Now that I have a fuzzy-find modal that can open search, I need some way to open the modal, and I still need to pass a Search reference to the modal as well. That’s all done from our core Plugin:

export default class TagSearchPlugin extends Plugin {
    async onload() {
        this.addCommand({
            id: "open-tag-search",
            name: "Open tag search",
            callback: () => {
                /* eslint-disable @typescript-eslint/no-explicit-any */
                const searchPlugin = (
                    this.app as any
                ).internalPlugins.getPluginById("global-search");
                /* eslint-enable @typescript-eslint/no-explicit-any */
                const search = searchPlugin && searchPlugin.instance;

                if (searchPlugin && searchPlugin.instance) {
                    new TagSearchModal(this.app, search).open();
                } else {
                    new Notice("Please enable the search core plugin!");
                }
            }, 
        });
    }
}

I only override onload, which lets me set up the plugin when it’s loaded. For now, I’ve only added it as a command (via addCommand), accessible through the Cmd-P command modal or a user-defined hotkey. In particular, when the open-tag-search command is run, I find the searchPlugin by explicitly providing its ID, then unwrap it and pass it to a new instance of my TagSearchModal, which I immediately open.
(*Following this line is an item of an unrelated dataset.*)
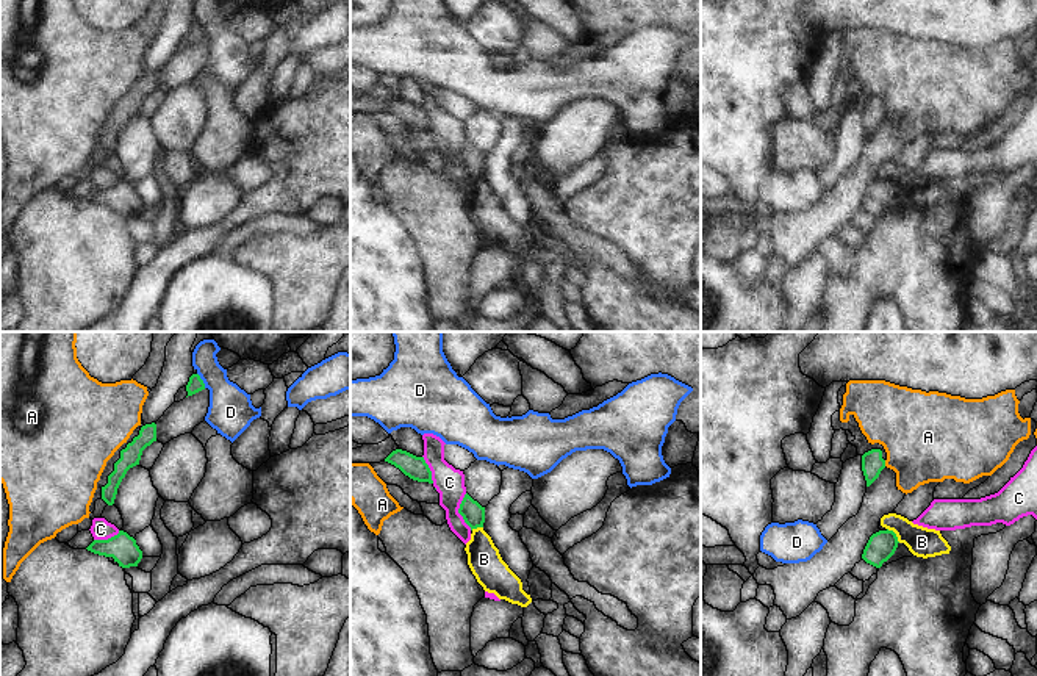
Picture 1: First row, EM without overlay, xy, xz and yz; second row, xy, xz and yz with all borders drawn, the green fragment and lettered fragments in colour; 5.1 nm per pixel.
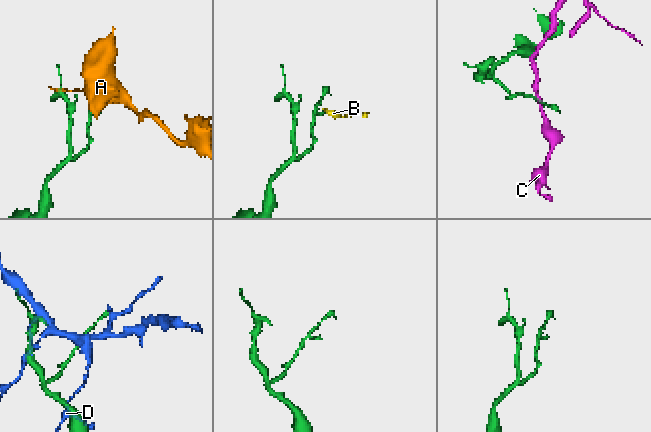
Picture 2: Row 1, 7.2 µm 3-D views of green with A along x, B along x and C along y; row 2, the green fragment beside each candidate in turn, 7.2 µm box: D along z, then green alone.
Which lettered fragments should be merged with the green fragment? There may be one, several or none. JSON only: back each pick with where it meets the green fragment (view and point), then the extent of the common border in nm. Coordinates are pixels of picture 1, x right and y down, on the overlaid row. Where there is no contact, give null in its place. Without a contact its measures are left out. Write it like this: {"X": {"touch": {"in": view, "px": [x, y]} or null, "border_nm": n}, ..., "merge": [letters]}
{"merge": []}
If the global search core plugin isn’t enabled, I just show a basic Notice provided by Obsidian. The eslint-disable line is there to avoid getting yelled at by the linter for casting to any, which I need to do to get this.app to typecheck, since internalPlugins isn’t publicly exposed on the App type in the API.

And that’s… about it! If I install the plugin locally, it works!

Obsidian plugin in action

I made a pull request to add Tag Search to the official list of community plugins, though if you’re curious to try it out now, you can install it immediately with BRAT - just point it at the rwblickhan/obsidian-tag-search repo!